Dieses schmale, scharfsinnige, lustige Buch war das erste in einer ununterbrochenen Reihe von neunzehn Romanen, die immer stimmiger und kraftvoller wurden, zugleich aber »den Gefahren einer allzu großen Leserschaft nicht ausgesetzt« waren, wie ihre Freunde sagten. Ihr britischer Verleger schien ihre Arbeit nicht zu verstehen oder zu schätzen und unternahm nur wenig, um sie zu fördern. Trotzdem kann es sein, dass sie unter ihren Zeitgenossen diejenige ist, die am längsten gelesen werden wird, und zwar genau deshalb, weil sie den Datumsstempel derart fest aufgedrückt hat, dass jegliche Kritik, ihre Romane könnten schnell veralten, von vornherein ins Leere laufen muss. Sie wird immer eine Außenseiterin bleiben, eine wunderliche Figur, die ihrer Leserschaft nur wenige der Verständnishilfen anbietet, die sie üblicherweise erwartet. Wer aber bereit ist, sich auf ihren eigenwilligen Klangraum einzulassen, wird ihre Stimme als erfrischend und überzeugend empfinden. Manchmal liest man, schüttelt sich und fragt: Kann das sein? Sagt sie das gerade wirklich? In seinem Buch The Novels of I. Compton-Burnett von 1955 beschreibt Robert Liddell den Unmut des Lesers, der die Autorin neu entdeckt: »Bei meiner ersten Begegnung mit Miss Compton-Burnetts Werk, als ich Ein Haus und seine Hüter las, fragte ich mich einige Seiten lang besorgt, ob sie überhaupt schreiben könne, bis mir klar wurde, dass sie besser schrieb als jede andere lebende Autorin.«

Ivys Lebensgeschichte wird in einer zweibändigen Biographie von Hilary Spurling erzählt: Auf Ivy When Young folgt Secrets of a Woman’s Heart, das die Zeit von 1920 bis zu ihrem Tod im Jahr 1969 abdeckt. Ihre frühen Jahre waren von Leid geprägt. Die Ereignisse ihres weiteren Lebens waren eher intellektueller Natur, auch wenn sie die meisten bedeutenden Autoren und Autorinnen ihrer Zeit kannte und mit kühlem Blick las. Sie lebte in bescheidenem Wohlstand in London, wo sie viele Jahre lang mit der Antiquarin Margaret Jourdain zusammenwohnte. Sie schrieb mit der Hand in linierte Schulhefte und schuf, unbeirrt von der Kritik und unberührt von äußeren Anlässen, ein singuläres, in Art, Stil und Thematik zusammenhängendes Werk. Es ist, als hätte sie ihrer eigenen inneren Musik gelauscht. Möglicherweise war ihr genug widerfahren, dass sie überzeugt war, die menschliche Natur zu kennen und zu wissen, wozu der Mensch fähig ist. Es gab keinen Anlass, ihr Leben aufregender zu machen, als es war. Der Weg, den sie als Schriftstellerin ging, war der einer Zeugin.
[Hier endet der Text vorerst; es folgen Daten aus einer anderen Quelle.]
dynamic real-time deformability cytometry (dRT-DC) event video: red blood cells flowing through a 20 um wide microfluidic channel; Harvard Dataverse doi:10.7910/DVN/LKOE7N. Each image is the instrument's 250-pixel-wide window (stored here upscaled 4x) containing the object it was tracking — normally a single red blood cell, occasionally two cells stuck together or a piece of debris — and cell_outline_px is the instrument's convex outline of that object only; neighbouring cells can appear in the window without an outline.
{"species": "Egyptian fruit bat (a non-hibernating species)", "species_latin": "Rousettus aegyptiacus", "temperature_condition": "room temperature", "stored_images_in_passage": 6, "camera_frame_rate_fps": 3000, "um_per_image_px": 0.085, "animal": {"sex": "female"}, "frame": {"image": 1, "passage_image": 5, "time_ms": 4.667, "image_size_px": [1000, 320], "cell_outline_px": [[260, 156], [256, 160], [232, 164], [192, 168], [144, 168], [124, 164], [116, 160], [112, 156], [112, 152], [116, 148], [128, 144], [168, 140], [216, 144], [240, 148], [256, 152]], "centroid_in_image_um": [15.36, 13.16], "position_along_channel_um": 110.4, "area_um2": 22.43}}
Ihre Romane spielen in abgeschlossenen Gesellschaften – in Internaten oder den Kinderstuben, Wohn- und Esszimmern verwitterter Landsitze, in denen mehrere Generationen einer Familie, belauscht von den Nachbarn und bedient von einer ganzen Horde von Köchen, Butlern, Stiefelputzern und Gärtnern, Urdramen auf‌führen und erleben. Boshaftigkeit wird in diesen vornehmen Familien nur selten bestraft – meist wird sie nicht einmal benannt. Die Schuldigen gedeihen, um weitere, schwerere Sünden zu begehen. Wenn jemand eine Schreibtischschublade abschließt, kann man davon ausgehen, dass sie später aufgebrochen wird. Ein einfaches Gesellschaftsspiel enthüllt das Unaussprechliche, das auf einen Zettel gekritzelt ist. Gehässigkeit und Geldknappheit führen dazu, dass das Leben schwer und unbehaglich ist. Wenn eine Person nach Hause kommt und im Kamin ein wärmendes Feuer vorfindet, dann nur, weil jemand gerade ein Testament verbrennt.
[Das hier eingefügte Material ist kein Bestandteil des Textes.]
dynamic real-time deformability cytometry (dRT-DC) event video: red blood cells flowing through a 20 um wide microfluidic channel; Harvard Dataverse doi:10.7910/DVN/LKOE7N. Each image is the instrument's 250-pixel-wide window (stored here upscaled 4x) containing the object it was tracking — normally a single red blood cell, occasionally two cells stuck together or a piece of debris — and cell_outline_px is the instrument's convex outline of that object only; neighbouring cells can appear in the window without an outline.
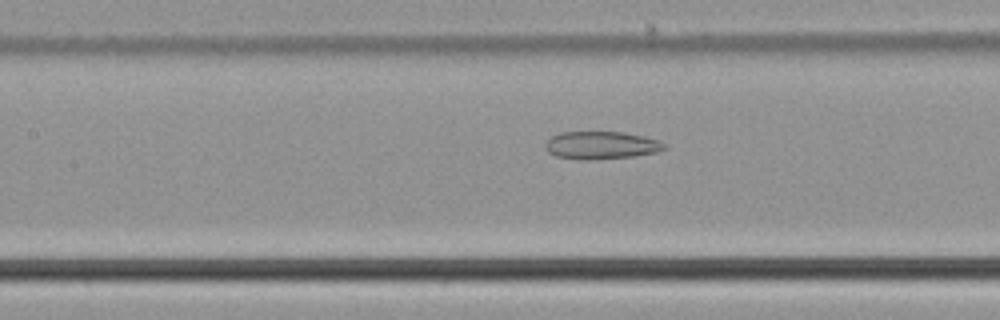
{"species": "common noctule bat (a hibernating species)", "species_latin": "Nyctalus noctula", "temperature_condition": "cold", "stored_images_in_passage": 53, "camera_frame_rate_fps": 3000, "um_per_image_px": 0.085, "animal": {"sex": "male", "body_mass_g": 21.5, "forearm_length_mm": 52.0}, "frame": {"image": 1, "passage_image": 24, "time_ms": 7.667, "image_size_px": [1000, 320], "cell_outline_px": [[668, 148], [656, 152], [632, 156], [588, 160], [584, 160], [556, 156], [548, 152], [544, 148], [544, 144], [552, 136], [560, 132], [624, 132], [644, 136], [660, 140]], "centroid_in_image_um": [51.1, 12.34], "position_along_channel_um": 156.3, "area_um2": 19.25}}
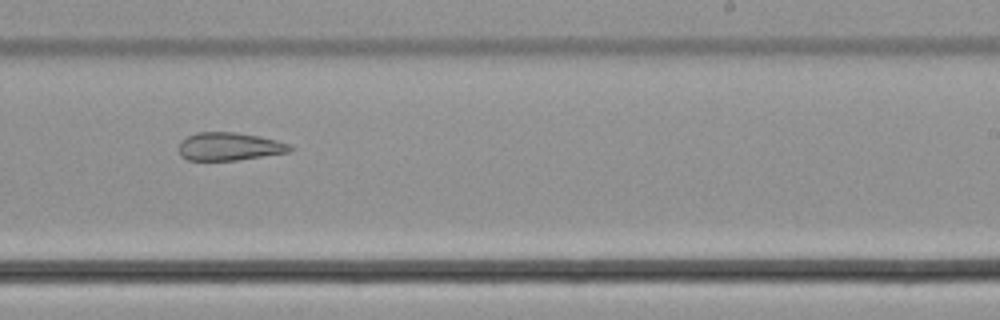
{"frame": {"image": 2, "passage_image": 33, "time_ms": 10.667, "image_size_px": [1000, 320], "cell_outline_px": [[292, 148], [288, 152], [236, 160], [188, 160], [180, 156], [180, 140], [196, 132], [236, 132], [260, 136], [292, 144]], "centroid_in_image_um": [19.48, 12.44], "position_along_channel_um": 269.5, "area_um2": 18.09}}
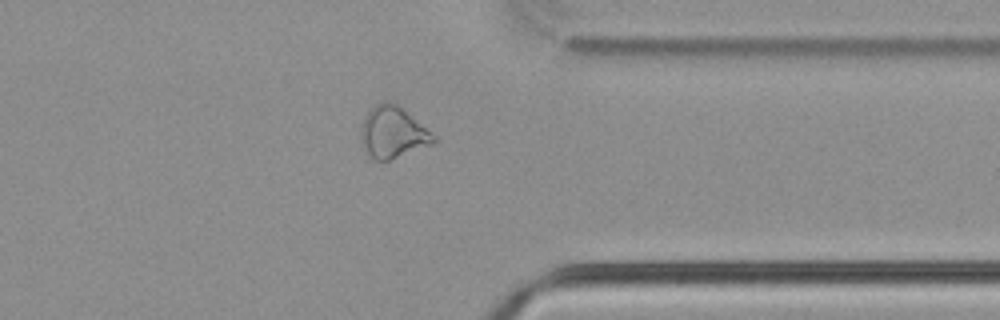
{"frame": {"image": 3, "passage_image": 42, "time_ms": 13.667, "image_size_px": [1000, 320], "cell_outline_px": [[440, 140], [432, 144], [388, 160], [376, 160], [364, 148], [360, 136], [360, 128], [364, 116], [376, 104], [384, 100], [388, 100], [400, 104], [436, 136]], "centroid_in_image_um": [33.42, 11.2], "position_along_channel_um": 378.0, "area_um2": 21.96}, "authors_computed_cell_mechanics": {"area_um2": 23.8714, "velocity_mm_per_s": 3.8065, "shape_relaxation_time_tau1_ms": null, "shape_relaxation_time_tau2_ms": 4.3399, "deformation_change_tau1": null, "deformation_change_tau2": 0.1376}}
Fasst man die Handlung zusammen, wirkt Ein Haus und seine Hüter unplausibel und melodramatisch, ein Vorwurf, der alle Romane dieser Autorin auf gleiche Weise treffen könnte. Doch Ivy sah es nicht so. Der Journalistin Kay Dick gegenüber äußerte sie sich folgendermaßen: »Ich glaube, dass wesentlich mehr Übeltaten begangen werden, als den meisten Menschen bekannt ist.« An anderer Stelle im selben Interview sagt sie: »Die Menschen neigen dazu, sich nicht von der besten Seite zu zeigen, wenn sie in Versuchung geraten. Meistens verhalten sie sich so schlecht, wie sie nur können, nicht wahr?« Und sie fügte hinzu: »Immerhin nicht schlechter, als ich erwarten würde.«

Im vierten Kapitel des Romans ist es Ellen, die nicht zum Frühstück erscheint, ein Umstand, den ihr Ehemann kaum zu entschuldigen bereit ist, obwohl sie, wie sich bald herausstellen wird, im Sterben liegt. Der Arzt des Ortes hat zwar erwähnt, dass sich ihr Zustand verschlechtert hat, doch Duncan, der alles hasst, was mit Krankheit zu tun hat, hat dem keine größere Bedeutung beigemessen. Seine Trauer ist kompliziert und zersetzend. Wenn Tyrannen Reue zeigen, sorgen sie dafür, nicht allein zu leiden. Es vergehen nur wenige Monate, bis Duncan, zur Entrüstung der gesamten...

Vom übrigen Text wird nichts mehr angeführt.